The first 50 or so Kms of the TBR ran from Nong Pladuk to Kanchanaburi across rather flat and unobstructed terrain. This section was completed in only a few weeks. It required quite a number of small bridges and some leveling but for the most part the rails ran straight and true. The same was true of the first 50 or so Kms coming out of Thanbyuzayat at the other end of the TBR.
By mid-NOV 1942, a large number of the IJA support staff and Railway Engineer units had moved to Kanchanaburi. This was to remain a major supply and repair hub throughout the construction and operational phases of the TBR. While two different Engineer Battalions were building the bridges, work was also going on across the river. For the most part, boats were used to move all supplies from KAN up the Kwae Noi river to the other camps.
This is where Khun BoonPong [see Section 8.13] became involved as a contract merchant supplying locally available items to the TBR camps.

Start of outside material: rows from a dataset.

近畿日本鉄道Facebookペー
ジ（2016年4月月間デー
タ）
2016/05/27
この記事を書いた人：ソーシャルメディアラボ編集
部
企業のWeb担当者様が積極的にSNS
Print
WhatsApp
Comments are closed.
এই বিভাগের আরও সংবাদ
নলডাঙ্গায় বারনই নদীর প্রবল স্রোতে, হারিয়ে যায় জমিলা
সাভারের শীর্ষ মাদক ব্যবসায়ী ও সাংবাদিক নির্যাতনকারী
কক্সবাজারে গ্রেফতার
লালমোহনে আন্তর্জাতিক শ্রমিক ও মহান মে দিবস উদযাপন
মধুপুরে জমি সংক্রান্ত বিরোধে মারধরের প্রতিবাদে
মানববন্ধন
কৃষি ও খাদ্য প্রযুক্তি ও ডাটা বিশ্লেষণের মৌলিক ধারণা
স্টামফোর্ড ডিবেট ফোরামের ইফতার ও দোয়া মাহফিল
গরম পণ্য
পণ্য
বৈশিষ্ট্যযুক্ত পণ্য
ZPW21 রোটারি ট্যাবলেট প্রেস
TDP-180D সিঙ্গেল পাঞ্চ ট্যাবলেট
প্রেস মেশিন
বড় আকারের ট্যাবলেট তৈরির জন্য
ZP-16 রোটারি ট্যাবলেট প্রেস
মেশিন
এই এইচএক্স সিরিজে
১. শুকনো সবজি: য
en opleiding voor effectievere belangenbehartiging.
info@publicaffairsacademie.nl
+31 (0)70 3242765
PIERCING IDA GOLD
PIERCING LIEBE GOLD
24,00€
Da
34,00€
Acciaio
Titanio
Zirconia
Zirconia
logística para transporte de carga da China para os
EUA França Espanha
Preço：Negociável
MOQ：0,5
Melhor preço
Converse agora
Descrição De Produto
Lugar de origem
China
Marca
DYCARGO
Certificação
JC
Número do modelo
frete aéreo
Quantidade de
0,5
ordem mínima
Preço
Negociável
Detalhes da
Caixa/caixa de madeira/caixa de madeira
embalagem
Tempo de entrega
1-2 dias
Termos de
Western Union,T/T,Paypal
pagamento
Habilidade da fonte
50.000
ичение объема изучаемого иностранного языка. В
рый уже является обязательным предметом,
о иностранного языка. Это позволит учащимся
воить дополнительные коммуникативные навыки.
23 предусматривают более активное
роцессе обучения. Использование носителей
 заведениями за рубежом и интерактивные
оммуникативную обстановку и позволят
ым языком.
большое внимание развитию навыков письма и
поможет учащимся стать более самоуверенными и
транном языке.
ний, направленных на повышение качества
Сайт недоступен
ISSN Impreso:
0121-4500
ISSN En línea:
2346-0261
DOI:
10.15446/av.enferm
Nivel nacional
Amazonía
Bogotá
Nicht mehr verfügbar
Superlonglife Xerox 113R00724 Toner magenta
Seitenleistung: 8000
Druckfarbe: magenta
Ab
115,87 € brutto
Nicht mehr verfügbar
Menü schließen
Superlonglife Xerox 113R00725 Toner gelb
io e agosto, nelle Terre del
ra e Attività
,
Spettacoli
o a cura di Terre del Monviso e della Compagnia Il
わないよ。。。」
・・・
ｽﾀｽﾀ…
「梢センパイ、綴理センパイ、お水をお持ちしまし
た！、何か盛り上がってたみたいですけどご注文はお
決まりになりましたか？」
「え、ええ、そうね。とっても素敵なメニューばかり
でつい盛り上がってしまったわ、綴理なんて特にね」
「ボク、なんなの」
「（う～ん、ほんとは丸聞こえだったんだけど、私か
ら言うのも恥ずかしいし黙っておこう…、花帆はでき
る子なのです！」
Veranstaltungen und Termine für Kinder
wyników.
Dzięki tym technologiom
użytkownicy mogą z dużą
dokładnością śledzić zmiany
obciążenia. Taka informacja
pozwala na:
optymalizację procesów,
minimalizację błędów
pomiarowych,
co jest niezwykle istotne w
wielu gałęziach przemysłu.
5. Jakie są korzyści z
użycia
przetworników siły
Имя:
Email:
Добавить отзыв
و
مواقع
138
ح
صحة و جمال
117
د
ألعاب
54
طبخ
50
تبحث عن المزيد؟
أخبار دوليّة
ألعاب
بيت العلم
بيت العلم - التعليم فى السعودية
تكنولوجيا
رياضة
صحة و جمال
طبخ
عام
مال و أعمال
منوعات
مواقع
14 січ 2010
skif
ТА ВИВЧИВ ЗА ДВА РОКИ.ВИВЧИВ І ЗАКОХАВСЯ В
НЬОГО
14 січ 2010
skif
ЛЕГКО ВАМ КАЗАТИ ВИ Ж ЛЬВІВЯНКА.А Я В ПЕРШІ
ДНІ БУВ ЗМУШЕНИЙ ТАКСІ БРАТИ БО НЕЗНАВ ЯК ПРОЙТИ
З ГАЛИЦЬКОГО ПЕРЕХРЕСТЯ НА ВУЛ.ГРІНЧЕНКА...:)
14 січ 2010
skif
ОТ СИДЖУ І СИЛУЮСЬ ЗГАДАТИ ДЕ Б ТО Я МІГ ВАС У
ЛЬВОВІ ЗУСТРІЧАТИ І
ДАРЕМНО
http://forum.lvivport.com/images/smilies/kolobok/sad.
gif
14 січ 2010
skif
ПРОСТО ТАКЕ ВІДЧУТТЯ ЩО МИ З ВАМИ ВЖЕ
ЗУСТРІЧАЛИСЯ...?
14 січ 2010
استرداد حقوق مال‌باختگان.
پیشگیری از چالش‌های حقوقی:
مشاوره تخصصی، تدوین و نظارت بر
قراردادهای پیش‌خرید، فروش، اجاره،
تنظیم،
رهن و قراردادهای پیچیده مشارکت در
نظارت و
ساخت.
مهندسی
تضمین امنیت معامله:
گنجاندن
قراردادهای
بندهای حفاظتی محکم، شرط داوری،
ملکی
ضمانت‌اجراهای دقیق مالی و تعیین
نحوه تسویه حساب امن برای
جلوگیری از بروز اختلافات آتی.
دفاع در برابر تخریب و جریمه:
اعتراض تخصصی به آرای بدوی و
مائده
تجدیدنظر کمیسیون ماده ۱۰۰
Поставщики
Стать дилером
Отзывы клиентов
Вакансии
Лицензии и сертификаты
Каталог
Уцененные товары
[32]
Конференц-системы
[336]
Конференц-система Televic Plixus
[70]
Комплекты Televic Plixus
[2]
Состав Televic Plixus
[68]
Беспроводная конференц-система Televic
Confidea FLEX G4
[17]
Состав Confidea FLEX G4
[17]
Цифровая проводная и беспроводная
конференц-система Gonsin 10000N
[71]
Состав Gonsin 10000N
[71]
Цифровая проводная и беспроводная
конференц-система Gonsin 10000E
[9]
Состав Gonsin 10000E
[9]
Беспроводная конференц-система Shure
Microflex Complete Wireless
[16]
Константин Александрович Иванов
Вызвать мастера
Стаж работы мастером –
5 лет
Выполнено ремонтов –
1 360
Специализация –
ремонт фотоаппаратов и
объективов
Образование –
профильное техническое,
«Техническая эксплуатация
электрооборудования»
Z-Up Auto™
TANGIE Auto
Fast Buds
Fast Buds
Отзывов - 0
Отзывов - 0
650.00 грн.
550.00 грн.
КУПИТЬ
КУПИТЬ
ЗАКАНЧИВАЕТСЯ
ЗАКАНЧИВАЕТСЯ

After the completion of the TBR, the POWs and many of the romusha was consolidated at a number of camps running east down to the area of the Aerodrome. One important area was a large railyard and repair facility at Khao Din between the walled city of Kanchanaburi and Tha Muang.
Many important facilities including hospitals were located in and around the walled city. These included an aerodrome and at least five separate POW cemeteries. The current large CWGC cemetery in downtown KAN lies at the site of the largest of these.
Marked as 3b on the above map is the site of the original Kanchanaburi train station. Today that site is occupied by the Post Office. It is said that the railway spur also shown above was simply paved over into a roadway. That spur would have skirted past Way Chai and the original JEATH museum to where it met the river to allow for the transfer of cargo to barges.
Another exiting landmark is the now abandoned Paper Factory which many POWs mention in their stories. It was also used in the filming of the movie THE RAILWAY MAN.
The US POws were housed primarily in the camp area known as Thamakam located next to the two bridges.
The air-recon photo above denotes the road to LatYa. This was apparently considered as an optional route for the river crossing. It would have taken the railway some 5-6 Km westward from the site of the eventual Iron Bridge. There was apparently a bridge in that area that no longer exists near the horse-shoe bend in the river (see the bridge marked as TaDan above). Seemingly this route would have avoided the need for the Khao Poon cuttings near ChungKai and even the WangPo viaduct and would have rejoined the actual tracing in the vicinity of the Wang Lan Camp (Lat 13.58 N; Long 99.27 E). But once the stable river bed at Thamakan was determined, it was a considerably shorter route to loop back to ChungKai and then follow the river westward. Plus, the ChungKai area was an easily accessible crossing point for barges near the walled city of Kanchanaburi that allowed construction to proceed even as the bridges were being built.
Building the bridges:
8.4b the Tha Muang camp
Roughly 18 Km downstream from the Bridge, is the current hydro-electric dam.
A pre-construction map shows that there was a major bow in the course of the Mae Klong River that was transected by a new channel when that dam was built.
Although the information is sparse, the area marked by the circle on the above map is thought to be the general location of the Tha Muang POW camp. This camp is mentioned in a number of survivor accounts. It appears to be what I refer to as a ‘follow-on’ camp. It likely did not exist in any size before 1944. It was certainly not a TBR work camp. It was likely created after the POWs were consolidated to the Kanchanaburi area following the completion of the Railway. It is described by members of the Australian 2/4 Machine Gun Bn on their Unit website: 2nd4thmgb.com.au [for some reason I am unable to embed this URL]
It was likely a staging area for POWs who were being transported to Japan and the other projects such as the Kra Isthmus Railway. It is said to have been built on a former tobacco farm and may have housed as many as 10,000 POWs. Other than placing it on the riverbank, the sketch and photos below do not help us to locate it.
If we merge all the information available, it seems that this camp was just downstream from the current dam next to the major bow in the Mae Klong river. After the dam was placed in 1970, that bow was no longer the main channel of the river and today acts more like a reservoir for irrigation water distribution.
The AUS website cited above also suggests that this may have been a way-stop for IJA soldiers being evacuated from Burma; particularly wounded. Of passing interest, just to the east of the camp location where the road (Rte 3548) makes a 45deg turn away from the river, is a hot springs now occupied today by Wat Wang Kanay. Such a feature would lend credence to the location. But little is known of this. The esteemed physician, LtCol “Weary” Dunlop describes passing through this camp as he was making his way to the newly established hospital (also in APR 1944) at Nakorn Pathom.
In the immediate post-war era, Dutch soldiers (former TBR POWs) were housed here well into 1947. They were unable to return to the DEI due to political unrest of the independence movement.